In a blog on the website of the Ornithological Society of the Middle East, the Caucasus and Central Asia (OSME), Markitani says it is hoped the land will be somewhere where birds can safely rest during their migration journey and avoid being caught and killed by trappers.

“The land is approximately 29,500 m2 and about half of it is already planted with many different species of flora, providing a good existing habitat to birds.

“Τhe second half of the land will be planted with native plants with the aim to create a range of different habitats, from small ponds to a wildflower meadow, to try and accommodate a range of bird species,” she adds.

BirdLife Cyprus staff, council and members have planted around 350 plants and trees around the perimeter of the recently fenced area — 16 different species of native and naturalised plants were planted, including lentisk, carob, wild olives, cypress trees, pines, juniper and others.

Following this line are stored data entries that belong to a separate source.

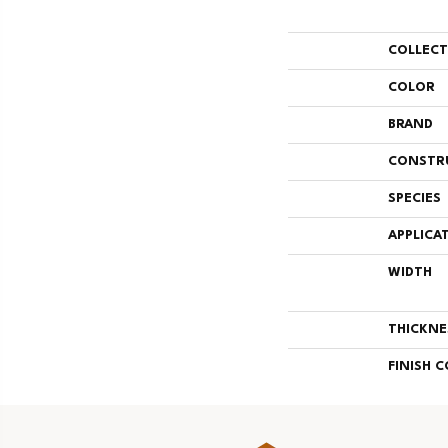
COLLEC
COLOR
BRAND
CONSTR
SPECIES
APPLICA
WIDTH
THICKNE
FINISH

“This was done to create a natural fence on the inside of the man-made one, to screen the inside of the land as well as create a habitat for wildlife. The event was well received and we hope to have further events like this in the future, including ones which will be open for members of the public to join.”

The inspiration came from Christoph Hein from NABU (Nature and Biodiversity Conservation Union) — one of the oldest and largest environment associations in Germany.

“Christoph has been visiting the Messina Straits in Italy for years to support the efforts to combat the illegal bird killing that was happening there.

“The Messina Straits, on the southern tip of Italy, was once one of Europe’s worst “blackspots” for the illegal killing of raptors. In fact, as many as 5,000 European Honey Buzzards were unlawfully killed there every year. In the ‘80s “anti-poaching camps” began springing in the area with volunteers from all over the world travelling there to keep watch over the migrating birds. Their presence alone deterred many poachers, and volunteers were also quick to report any illegal killing incidents they witnessed.

“In addition to this intervention, the Fortino, a disused military building in Calabria, was leased by a local NGO, with support from NABU, which initially was a place where people could survey migration and inform the police if poaching was happening,” she writes.

Later, it became known as the ‘International Centre for Nature Conservation and Community Involvement for the Protection of Migratory Birds’ accommodating environmentalists, ornithologists and hundreds of volunteers whose chief work is to protect migratory birds.

Over the years, this presence in the area has changed local attitudes, and now members of the community work alongside volunteers to protect the birds that pass through their area. The result has been extraordinary. The number of Honey Buzzard casualties per year have gone from 5,000 to only 100, and it has been estimated that at least 85,000 Honey-buzzards would have died over the past three decades if poaching had not been addressed.

And she concludes: “It is with the same hope that we went ahead and created this safe haven for birds in Frenaros. Albeit small, it is in essence our first ever natural reserve that we are very proud of. In the future, we hope we can use the area for other purposes as well, such as education, research, and perhaps even for birdwatching. If all goes well, we may be able to expand and make the safe haven even larger.

“We would like to thank NABU, our BirdLife partner in Germany, for making all this possible.”